[Text extractions by page]
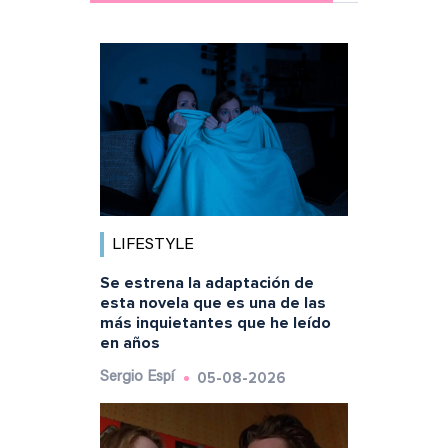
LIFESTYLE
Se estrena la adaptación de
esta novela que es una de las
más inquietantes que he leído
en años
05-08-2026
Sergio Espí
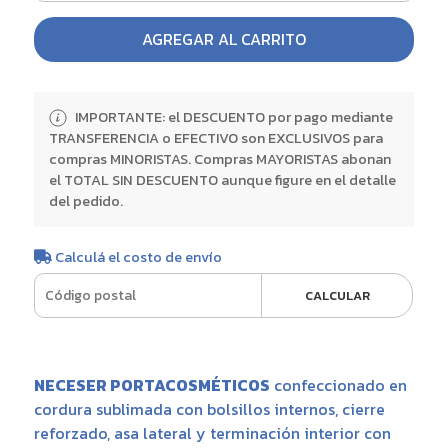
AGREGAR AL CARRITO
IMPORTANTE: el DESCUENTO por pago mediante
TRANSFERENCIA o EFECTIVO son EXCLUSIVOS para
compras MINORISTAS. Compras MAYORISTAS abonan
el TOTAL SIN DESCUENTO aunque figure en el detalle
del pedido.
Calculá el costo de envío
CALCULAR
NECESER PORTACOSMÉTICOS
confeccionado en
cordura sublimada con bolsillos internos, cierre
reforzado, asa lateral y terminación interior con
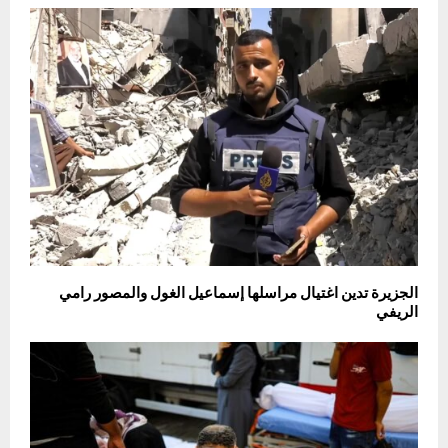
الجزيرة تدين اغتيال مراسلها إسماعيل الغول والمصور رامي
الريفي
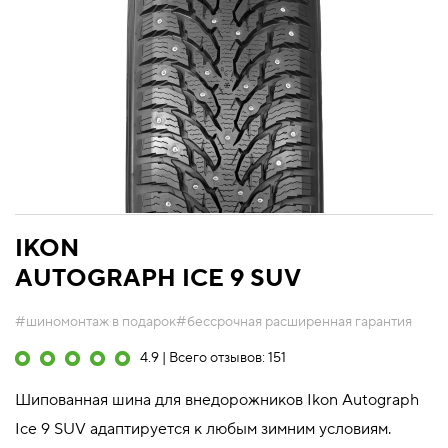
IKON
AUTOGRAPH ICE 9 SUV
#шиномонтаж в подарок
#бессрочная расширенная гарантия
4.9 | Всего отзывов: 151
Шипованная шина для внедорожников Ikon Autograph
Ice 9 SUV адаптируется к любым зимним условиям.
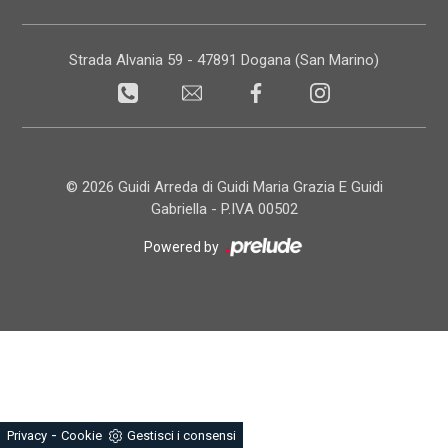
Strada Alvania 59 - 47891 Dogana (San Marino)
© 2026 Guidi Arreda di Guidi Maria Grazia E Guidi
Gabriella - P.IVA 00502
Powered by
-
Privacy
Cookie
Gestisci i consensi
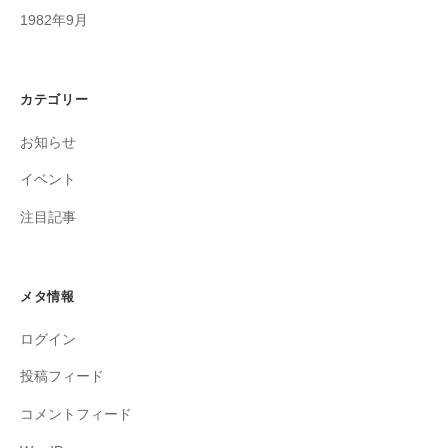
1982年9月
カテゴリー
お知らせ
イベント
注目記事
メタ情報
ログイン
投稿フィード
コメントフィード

● Directive
How many lines in the rows above contain the string "DESCUENTO", with uppercase and lowercase treated as different? Reply with the number only.

● Completed exercise
2